Ever since the first four properties were transferred to Cor, the city has tried to stop development at the harbor, Syracuse.com reports. The same day the transaction was finalized in 2015, Mayor Miner announced that the city would be bringing a lawsuit against Cor for fraud. While the lawsuit was almost immediately dismissed, the city found ways to slow construction.
In 2016, Cor completed the foundation for a new apartment building only to have the city deny essential building permits over “safety concerns.” All construction poses certain safety risks, especially the excavation of potentially marshy harbor property. According to OSHA, cave-ins pose a serious risk of injuries and fatalities. With one cubic yard of soil weighing as much as a car, OSHA warns that “an unprotected trench is an early grave.”
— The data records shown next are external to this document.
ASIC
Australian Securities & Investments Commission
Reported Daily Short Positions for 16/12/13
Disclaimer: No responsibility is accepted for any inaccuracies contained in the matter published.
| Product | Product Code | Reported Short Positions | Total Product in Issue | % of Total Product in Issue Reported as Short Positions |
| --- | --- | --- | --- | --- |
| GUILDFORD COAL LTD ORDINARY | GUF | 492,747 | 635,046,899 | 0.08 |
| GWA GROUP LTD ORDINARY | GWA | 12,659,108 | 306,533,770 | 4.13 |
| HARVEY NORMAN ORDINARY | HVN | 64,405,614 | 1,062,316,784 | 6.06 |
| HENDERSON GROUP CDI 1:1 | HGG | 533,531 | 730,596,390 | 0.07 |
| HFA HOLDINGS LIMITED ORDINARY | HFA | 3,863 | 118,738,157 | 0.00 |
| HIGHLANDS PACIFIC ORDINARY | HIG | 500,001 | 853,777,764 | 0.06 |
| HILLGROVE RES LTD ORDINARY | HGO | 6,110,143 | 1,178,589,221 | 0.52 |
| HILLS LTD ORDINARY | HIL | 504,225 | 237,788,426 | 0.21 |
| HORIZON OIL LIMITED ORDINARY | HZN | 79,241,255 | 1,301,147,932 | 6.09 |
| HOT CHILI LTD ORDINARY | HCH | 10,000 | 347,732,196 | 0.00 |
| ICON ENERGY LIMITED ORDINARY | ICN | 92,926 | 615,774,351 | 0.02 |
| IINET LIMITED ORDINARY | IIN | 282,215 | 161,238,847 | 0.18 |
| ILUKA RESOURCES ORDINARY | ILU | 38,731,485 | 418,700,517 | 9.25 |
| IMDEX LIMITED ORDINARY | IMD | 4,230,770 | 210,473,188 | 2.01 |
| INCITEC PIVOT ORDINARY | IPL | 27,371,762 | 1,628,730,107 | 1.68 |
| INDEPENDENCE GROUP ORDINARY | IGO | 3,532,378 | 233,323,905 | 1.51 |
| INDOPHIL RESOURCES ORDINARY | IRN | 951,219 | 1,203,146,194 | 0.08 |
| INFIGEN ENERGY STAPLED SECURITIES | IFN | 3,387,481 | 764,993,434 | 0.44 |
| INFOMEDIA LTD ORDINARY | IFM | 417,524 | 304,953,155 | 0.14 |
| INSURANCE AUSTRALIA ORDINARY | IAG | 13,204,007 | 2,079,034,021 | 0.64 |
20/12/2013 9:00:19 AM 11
However, in this case, the city contended that fire safety codes prevented it from granting a building permit, a questionable decision that was quickly rejected by a state appeals board. Because of delays like this, the city could soon be the subject of a lawsuit, too.
But unless Cor decides to sue Syracuse for monetary damages, this drawn out legal battle may have finally concluded.
Despite the city’s objections, Cor has already built a harbor-front hotel and is in the process of developing another hotel and an apartment complex, even though 24% of leisure travelers have stayed in a condominium resort and 22% have stayed in a vacation home rental over the past two years as an alternative to a traditional hotel or resort. And while investors spend a combined total of $9.2 billion renovating real estate each year, there is no word on exactly how much Cor has spent on their beach development projects so far. When completed, Cor’s harbor development could end up costing up to $350 million.
Ultimately, the city’s decision to hand over the property didn’t come as a surprise to many legal observers. If the city had delayed, the court would likely have ordered them to turn over the property anyway.